> **WHAT IS EXPECTED**: Reproduce every line of the listing below without changing anything.

■ ■ ■ ■ ■ ■ ■

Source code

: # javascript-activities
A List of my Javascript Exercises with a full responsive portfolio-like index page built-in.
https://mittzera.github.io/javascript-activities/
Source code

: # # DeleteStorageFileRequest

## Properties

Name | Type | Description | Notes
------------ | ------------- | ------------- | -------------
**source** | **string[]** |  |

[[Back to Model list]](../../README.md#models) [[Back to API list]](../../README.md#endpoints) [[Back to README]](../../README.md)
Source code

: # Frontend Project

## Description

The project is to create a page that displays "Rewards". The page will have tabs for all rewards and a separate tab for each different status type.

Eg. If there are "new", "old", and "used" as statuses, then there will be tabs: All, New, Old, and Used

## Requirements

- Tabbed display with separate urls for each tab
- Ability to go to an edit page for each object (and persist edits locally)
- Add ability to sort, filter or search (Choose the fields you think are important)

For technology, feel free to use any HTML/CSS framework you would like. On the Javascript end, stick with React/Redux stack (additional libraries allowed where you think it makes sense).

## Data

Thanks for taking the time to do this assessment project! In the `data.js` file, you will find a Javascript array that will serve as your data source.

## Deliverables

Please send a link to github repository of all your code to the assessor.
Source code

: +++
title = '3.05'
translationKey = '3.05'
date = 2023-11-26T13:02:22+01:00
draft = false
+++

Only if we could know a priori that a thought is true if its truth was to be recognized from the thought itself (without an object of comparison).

■ ■ ■ ■ ■ ■ ■

> **EXERCISE ANSWER**:
Source code

: # javascript-activities
A List of my Javascript Exercises with a full responsive portfolio-like index page built-in.
https://mittzera.github.io/javascript-activities/
Source code

: # # DeleteStorageFileRequest

## Properties

Name | Type | Description | Notes
------------ | ------------- | ------------- | -------------
**source** | **string[]** |  |

[[Back to Model list]](../../README.md#models) [[Back to API list]](../../README.md#endpoints) [[Back to README]](../../README.md)
Source code

: # Frontend Project

## Description

The project is to create a page that displays "Rewards". The page will have tabs for all rewards and a separate tab for each different status type.

Eg. If there are "new", "old", and "used" as statuses, then there will be tabs: All, New, Old, and Used

## Requirements

- Tabbed display with separate urls for each tab
- Ability to go to an edit page for each object (and persist edits locally)
- Add ability to sort, filter or search (Choose the fields you think are important)

For technology, feel free to use any HTML/CSS framework you would like. On the Javascript end, stick with React/Redux stack (additional libraries allowed where you think it makes sense).

## Data

Thanks for taking the time to do this assessment project! In the `data.js` file, you will find a Javascript array that will serve as your data source.

## Deliverables

Please send a link to github repository of all your code to the assessor.
Source code

: +++
title = '3.05'
translationKey = '3.05'
date = 2023-11-26T13:02:22+01:00
draft = false
+++

Only if we could know a priori that a thought is true if its truth was to be recognized from the thought itself (without an object of comparison).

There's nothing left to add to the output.